Well, by the time of the Savoyard Crusade, the Ottomans had almost a decade of moving whole Turkmen tribes to Thrace, not just warriors. Their families and flocks as well. The Gallipoli peninsula was colonized in 1357-1359 and afterwards the tribes expanded north. By the time of the Savoyard Crusade, the Ottomans controlled basically all Thrace other than Adrianople and Bizye that were blockaded and they had reached the Nestos River. At that point, it was doable to sustain the ottoman state in Europe with some luck: the one time their enemies managed to field a proper army, they were drunk and were slaughtered in their tents by a much smaller ottoman host. If someone in alternatehistory.com wrote the Battle of Marica as Deus ex Machina, people would accuse him of sloppy writing.

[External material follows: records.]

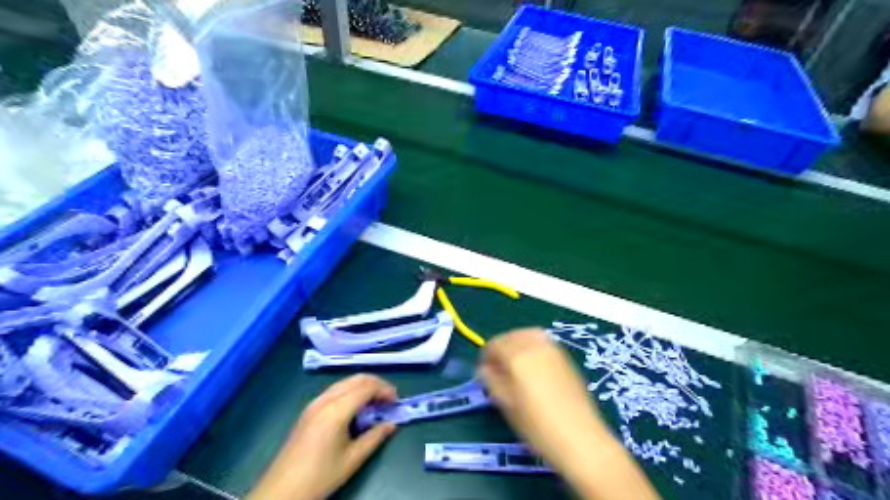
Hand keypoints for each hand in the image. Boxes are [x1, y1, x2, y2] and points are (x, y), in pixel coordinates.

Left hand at [251, 375, 402, 498]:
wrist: (282, 491)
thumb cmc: (320, 477)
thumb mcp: (353, 459)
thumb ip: (375, 437)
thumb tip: (392, 424)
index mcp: (336, 410)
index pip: (366, 387)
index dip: (385, 390)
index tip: (396, 402)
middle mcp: (325, 400)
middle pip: (356, 379)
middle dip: (376, 384)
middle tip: (389, 399)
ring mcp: (314, 403)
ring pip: (345, 382)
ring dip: (363, 387)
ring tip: (375, 404)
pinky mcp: (309, 410)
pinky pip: (335, 390)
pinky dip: (351, 392)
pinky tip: (356, 408)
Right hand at [479, 329, 659, 498]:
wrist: (580, 438)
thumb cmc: (537, 425)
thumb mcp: (506, 405)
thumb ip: (491, 381)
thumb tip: (485, 369)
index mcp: (516, 356)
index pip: (494, 345)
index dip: (486, 357)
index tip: (484, 372)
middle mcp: (534, 345)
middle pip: (511, 336)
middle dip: (501, 347)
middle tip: (498, 367)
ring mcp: (553, 349)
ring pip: (529, 334)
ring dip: (517, 343)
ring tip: (516, 364)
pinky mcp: (566, 357)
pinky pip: (543, 342)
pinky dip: (533, 346)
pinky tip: (533, 366)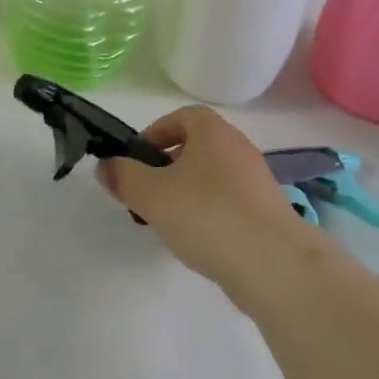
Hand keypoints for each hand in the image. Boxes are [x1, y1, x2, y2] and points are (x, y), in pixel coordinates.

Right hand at [97, 106, 319, 295]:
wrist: (273, 261)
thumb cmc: (207, 214)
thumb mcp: (152, 195)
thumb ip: (124, 177)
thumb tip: (106, 165)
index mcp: (213, 132)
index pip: (182, 116)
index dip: (156, 132)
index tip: (136, 159)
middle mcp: (238, 148)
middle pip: (197, 147)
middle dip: (167, 167)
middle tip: (145, 194)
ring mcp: (256, 181)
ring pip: (211, 177)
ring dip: (186, 193)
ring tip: (166, 222)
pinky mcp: (265, 212)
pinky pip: (228, 203)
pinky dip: (208, 214)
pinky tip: (196, 241)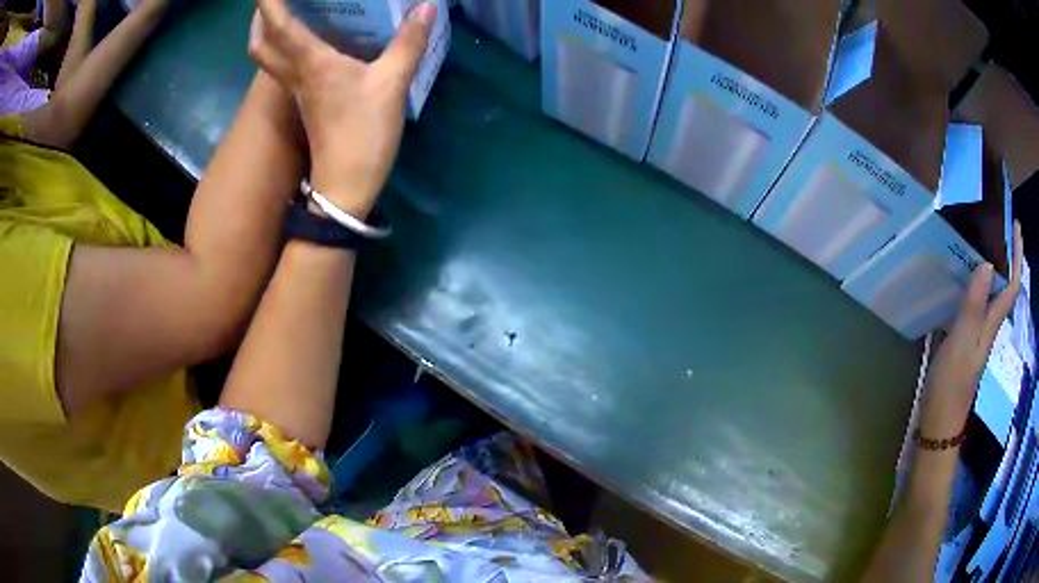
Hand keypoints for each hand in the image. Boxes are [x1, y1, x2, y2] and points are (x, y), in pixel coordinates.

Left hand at [248, 0, 434, 216]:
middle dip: (259, 19)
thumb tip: (426, 6)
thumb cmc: (362, 133)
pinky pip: (285, 67)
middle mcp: (295, 73)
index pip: (279, 26)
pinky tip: (308, 39)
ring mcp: (297, 91)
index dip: (269, 3)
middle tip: (273, 0)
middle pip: (260, 45)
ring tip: (286, 12)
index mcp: (310, 63)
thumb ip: (409, 43)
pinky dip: (286, 47)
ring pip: (268, 57)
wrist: (345, 185)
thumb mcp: (392, 84)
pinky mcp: (305, 102)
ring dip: (269, 33)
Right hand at [919, 222, 1023, 438]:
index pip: (1012, 284)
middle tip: (999, 223)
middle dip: (1007, 253)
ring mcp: (977, 329)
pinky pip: (976, 299)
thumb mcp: (962, 342)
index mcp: (993, 321)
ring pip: (991, 289)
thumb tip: (986, 262)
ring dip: (992, 263)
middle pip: (1004, 283)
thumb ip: (974, 305)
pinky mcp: (965, 335)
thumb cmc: (952, 382)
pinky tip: (963, 272)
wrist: (939, 419)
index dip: (1017, 256)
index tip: (1016, 226)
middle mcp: (989, 321)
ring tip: (982, 238)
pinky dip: (975, 280)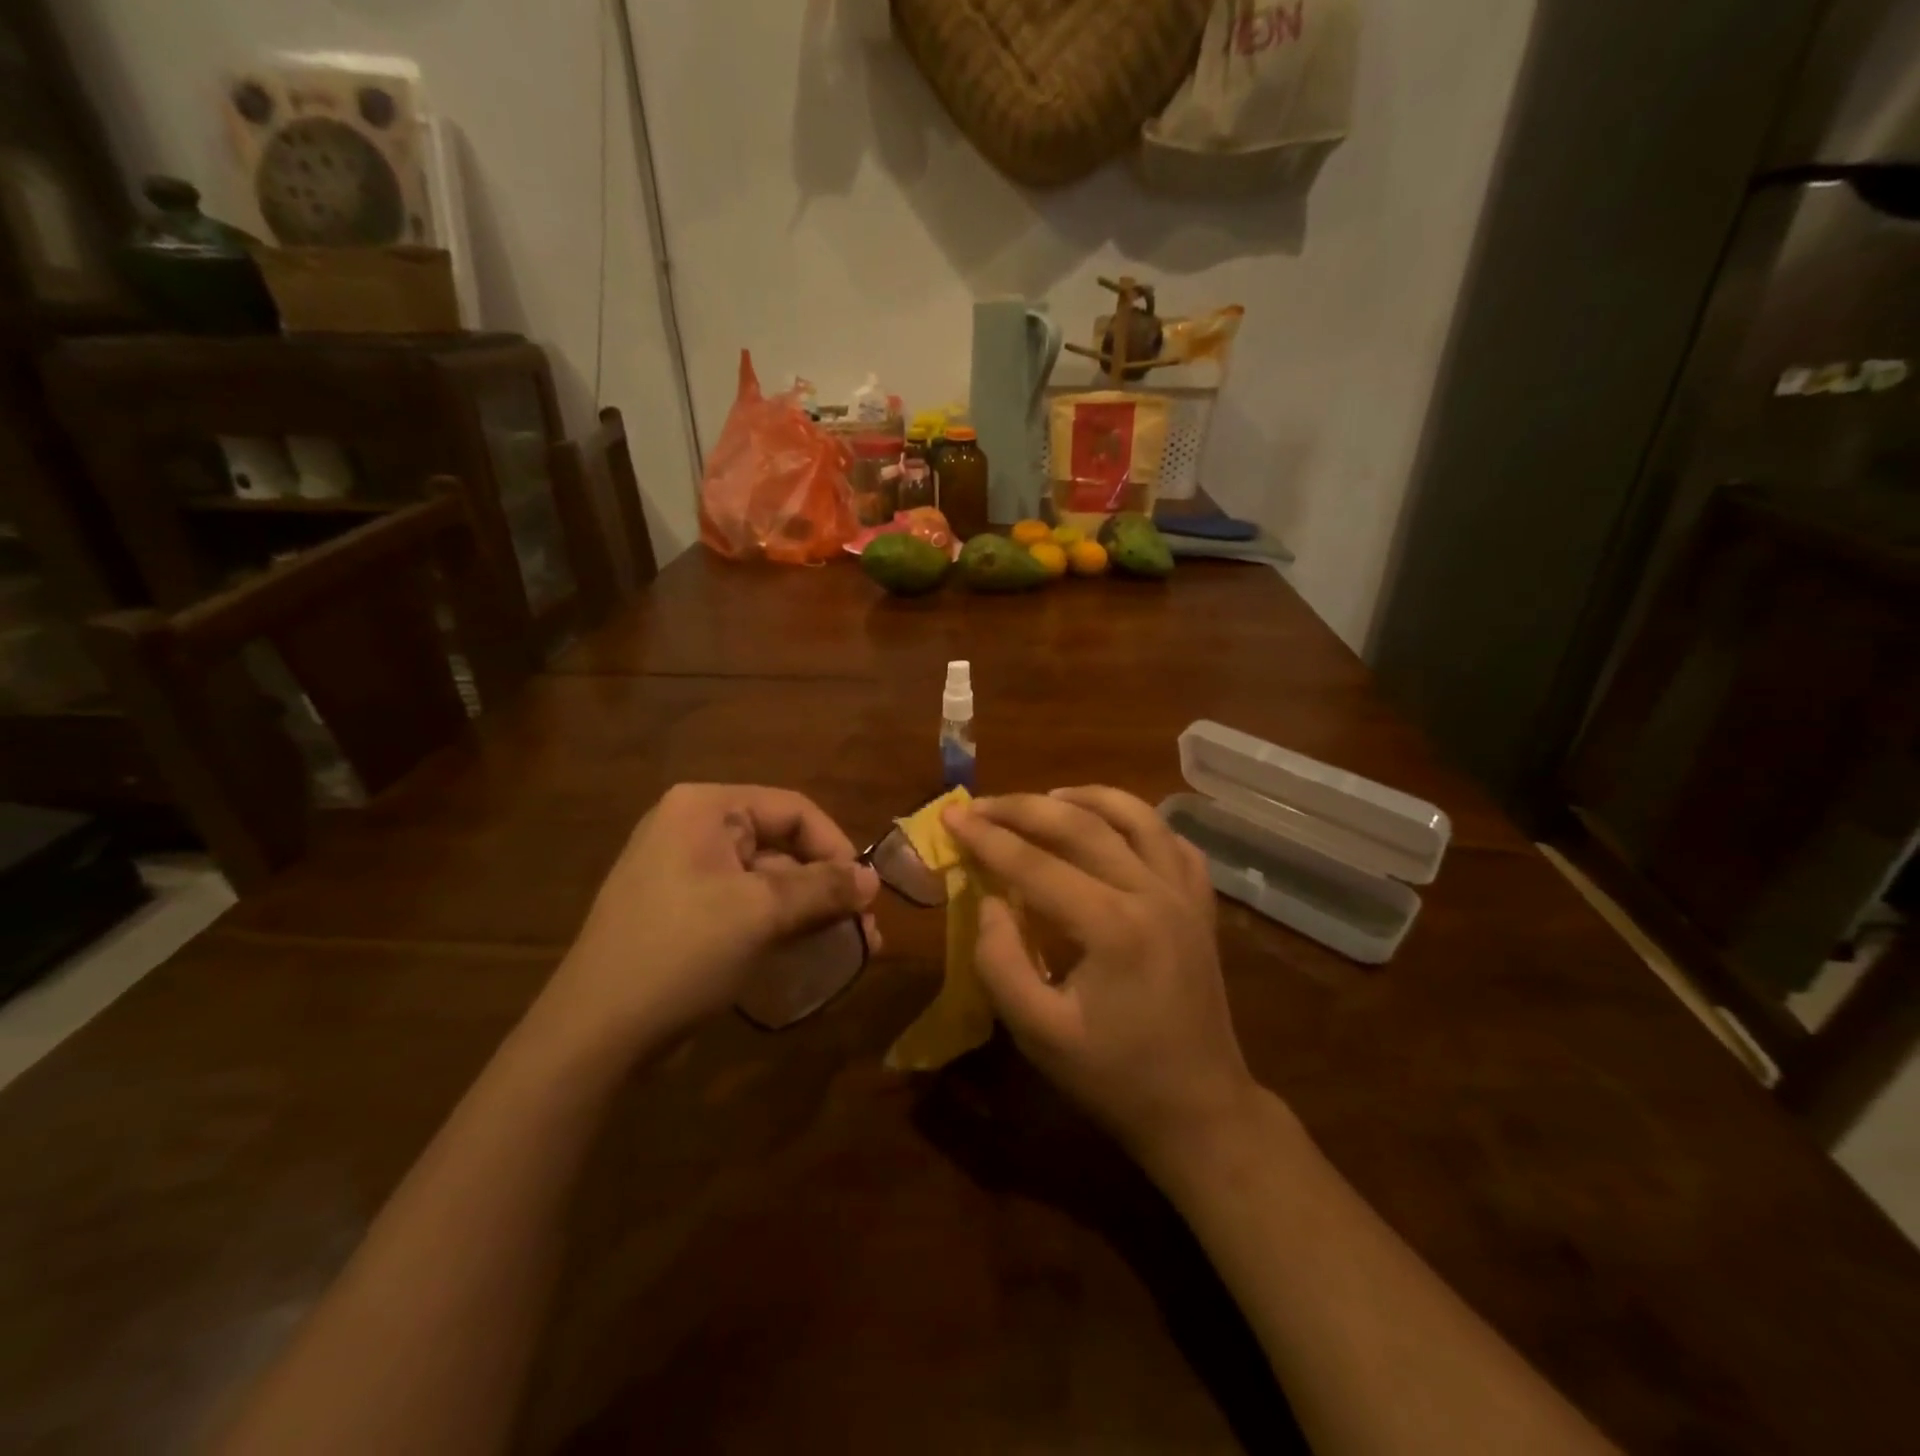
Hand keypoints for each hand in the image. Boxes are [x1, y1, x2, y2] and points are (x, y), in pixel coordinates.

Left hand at [538, 784, 878, 1057]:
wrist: (595, 1034)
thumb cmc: (681, 952)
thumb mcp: (761, 912)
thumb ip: (823, 888)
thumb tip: (872, 879)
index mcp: (705, 809)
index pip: (793, 809)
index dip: (836, 847)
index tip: (865, 892)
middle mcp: (693, 830)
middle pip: (781, 845)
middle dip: (827, 887)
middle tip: (863, 927)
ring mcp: (684, 874)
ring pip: (767, 881)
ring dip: (810, 910)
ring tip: (852, 946)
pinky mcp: (683, 915)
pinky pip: (745, 907)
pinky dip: (780, 926)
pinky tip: (811, 953)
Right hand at [945, 787, 1259, 1163]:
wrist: (1200, 1108)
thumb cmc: (1114, 1077)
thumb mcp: (1039, 1033)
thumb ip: (1000, 962)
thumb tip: (990, 901)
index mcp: (1112, 926)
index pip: (1035, 864)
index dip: (986, 838)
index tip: (950, 815)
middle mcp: (1153, 893)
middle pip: (1081, 825)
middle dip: (1023, 808)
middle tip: (981, 804)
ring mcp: (1184, 894)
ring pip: (1136, 816)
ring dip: (1086, 798)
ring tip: (1046, 798)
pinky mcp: (1200, 905)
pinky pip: (1172, 841)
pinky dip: (1138, 822)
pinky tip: (1112, 827)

But if the Savoyard Campaign took place a decade earlier in 1356? Then I think its impact would have been different.
And it is not as if Theodore would be dense enough to disregard the ottoman threat for years at a time. Even if that was the case, the Despotate's merchants and especially the Monemvasiots that had a great deal of commercial presence in the region, would find the Ottomans controlling both sides of the Dardanelles rather threatening and could covet Gallipoli for themselves. They had a merchant colony in Pegae after all.
And did the Savoyard crusade actually had a permanent naval presence to interdict the Straits? I think the Lascarids, being already established in the region can maintain such long term interdiction unlike the crusaders.
Exactly! The Green Count gave Gallipoli back to Ioannis on his way home. I sincerely doubt that it included all the Gallipoli Peninsula. There are no mentions of rebuilding the 6km-long wall at Plagiarion (Bolayir) and garrisoning it. Constantinople did not have the means to turn the Gallipoli Peninsula into an offensive base to cut off the Ottomans from Asia Minor. Most likely, they kept just the city of Gallipoli with the rest of the peninsula in ottoman hands.
Overall, the ability of the Catepanate (without any help from Sicily) to capture the Gallipoli Peninsula and turn it into a defensive and offensive base, is incredibly more potent than that of Constantinople in 1367.
This was actually tried in real live during the Varna crusade with a crusader fleet blockading the straits. So Murad marched further north to the Bosporus... where he found Genoese ships to transport his army over to Europe.
Acting like that against the Byzantines and acting like that against the Sicilians is a different thing altogether.
Genoa is fed with sicilian grain and its trade in the East can continue only with Syracuse's approval. Venice has an extremely limited window of opportunity to act like that- before 1356 when Lajos focuses towards them - a focus that ended up with the loss of Dalmatia in 1358. After that point, it would be extremely risky to go to war with Sicily. Having said that, it is one thing to transport an army
once and another to facilitate the transport of whole tribes over many years.